Task prompt:
Could you copy every one of the entries below word for word, leaving the pictures out?

Dataset excerpts:

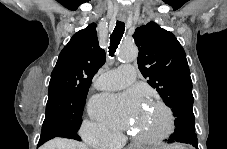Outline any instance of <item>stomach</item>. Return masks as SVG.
Returning a JSON list of instances; mask_svg holds the SVG:
<instances>
[{
	"instance_id": "1",
	"label": "stomach",
	"mask_w": 227,
	"mask_h": 149,
	"mask_svg": "<svg viewBox=\"0 0 227 149\" xmlns=\"http://www.w3.org/2000/svg\"><path fill=\"white\" fill-rule=\"evenodd\" d=\"M166 149H175V148H173V147H168V148H166Z\"/></svg>"
}]
</instances>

Answer to the problem:
Outline any instance of <item>stomach</item>. Return masks as SVG.
Returning a JSON list of instances; mask_svg holds the SVG:
<instances>
[{
	"instance_id": "1",
	"label": "stomach",
	"mask_w": 227,
	"mask_h": 149,
	"mask_svg": "<svg viewBox=\"0 0 227 149\" xmlns=\"http://www.w3.org/2000/svg\"><path fill=\"white\" fill-rule=\"evenodd\" d=\"M166 149H175V148H173V147H168V148H166Z\"/></svg>"
}]
</instances>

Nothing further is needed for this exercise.